“A 99.9% accurate ChatGPT AI text detector? At this time of year! At this time of day! In this part of the country! Localized entirely within your company?!?”
“Yes”
"May I see it?“
“No”
If they aren’t willing to release it, then the situation is no different from them not having one at all. All these claims openai makes about having whatever system but hiding it, is just tobtry and increase hype to grab more investor money.
Given a sufficient amount of text, the method is said to be 99.9 percent effective.
If that’s really the case, they should release some benchmarks. I am skeptical. Promising the world is a key component of their “business model”.
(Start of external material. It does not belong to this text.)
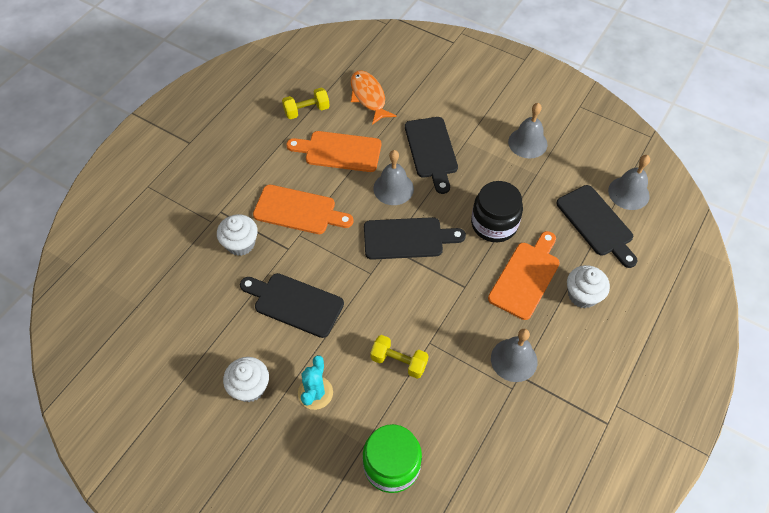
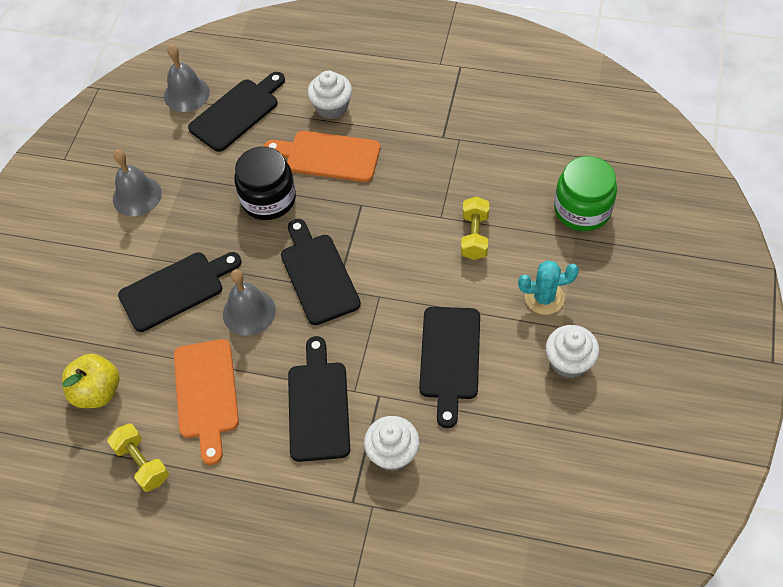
camera: 105 degrees left, 0 degrees up
orange cutting board [253,185,354,234] -> black cutting board [288,336,350,462]
orange fish [351,70,396,125] -> yellow apple [62,354,119,408]
grey bell [491,329,537,382] -> none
Total coincidence that this “news” appears about a day after several articles saying the AI bubble is starting to burst.
The detection rate is worthless, an algorithm that says anything is Chatgpt would have a detection rate of 100%. What would be more interesting than that is the false positive rate but they never talk about that.
The detector provides an assessment of how likely it is that all or part of the document was written by ChatGPT. Given a sufficient amount of text, the method is said to be 99.9 percent effective.
That means given 100 pieces of text and asked if they are made by ChatGPT or not, it gets maybe one of them wrong. Allegedly, that is, and with the caveat of “sufficient amount of text”, whatever that means.
It’s actually 1 in 1000, 99.0% would be 1/100.
shhh, my professor may use it
My unpopular opinion is when they’re assigning well beyond 40 hours per week of homework, cheating is no longer unethical. Employers want universities to get students used to working long hours.
They’re keeping everything anyway, so what’s preventing them from doing a DB look up to see if it (given a large enough passage of text) exist in their output history?
I believe the actual detector is similar. They know what sentences are likely generated by chatgpt, since that’s literally in their model. They probably also have to some degree reverse engineered typical output from competing models.